6) Paterson's Asset Privitization Committee led by his Chief of Staff Charlotte Hitchcock, hasn't decided on what to reccommend in public-private parterships so everything else is held up.

I'm sure the possible answer list is much longer, but the above should stimulate some thoughts.

Alan Mann said...

>>Pick from the list on why no shovels in the ground or "chatter" on the Aqueduct/NYRA/Delnorth VLT parlor.

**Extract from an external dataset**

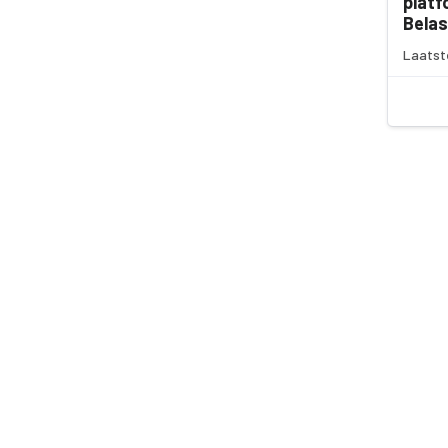
platf
Belas
Laatst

Great post - I'd guess that there could very well be an element of each and every one of your choices in play.

>>Still waiting.

Remember that they're retaining a higher percentage of revenues now too, though supposedly for marketing.

Anonymous said...

Yeah, and all that marketing is going to the VLT's, little to racing. Just check the website.

SaratogaSpa said...

Can't comment on the real reason no shovels in the ground yet, it can be for any # of reasons (see Anon 11:08)-this is New York Political bungling at it's best, but I still hold that a shovel will not hit dirt till at least 2010, more like 2011.

Anonymous said...

Odd. No one has blamed Pataki for the delay.

Could it be he wasn't to blame all those years ago?

Anonymous said...

Pataki to blame, nah, the NYRA was openly corrupt during the former governor's reign. The NYRA was solely at fault for not getting the deal done with MGM at its side.

Anonymous said...

Yonkers is my staycation spot but now that gas is cheap again, its off to Mohegan.

The aging facilities at Belmont and the Big A can not compete with modern amenities available at casinos and racinos.

Anonymous said...

JK is right. Anything done on the "cheap" at Aqueduct or Belmont won't keep people's attention for long. That's what worries me about the Aqueduct development team. How many successful casinos has Delaware North's partners Donahue Peebles and the McKisson Company developed? O.K., now how many casino properties have they developed together? I bet you get the same answer.

Anonymous said...

There is more to a successful casino than the machines, if they keep the dank dark Big A atmosphere and infrastructure it will never succeed.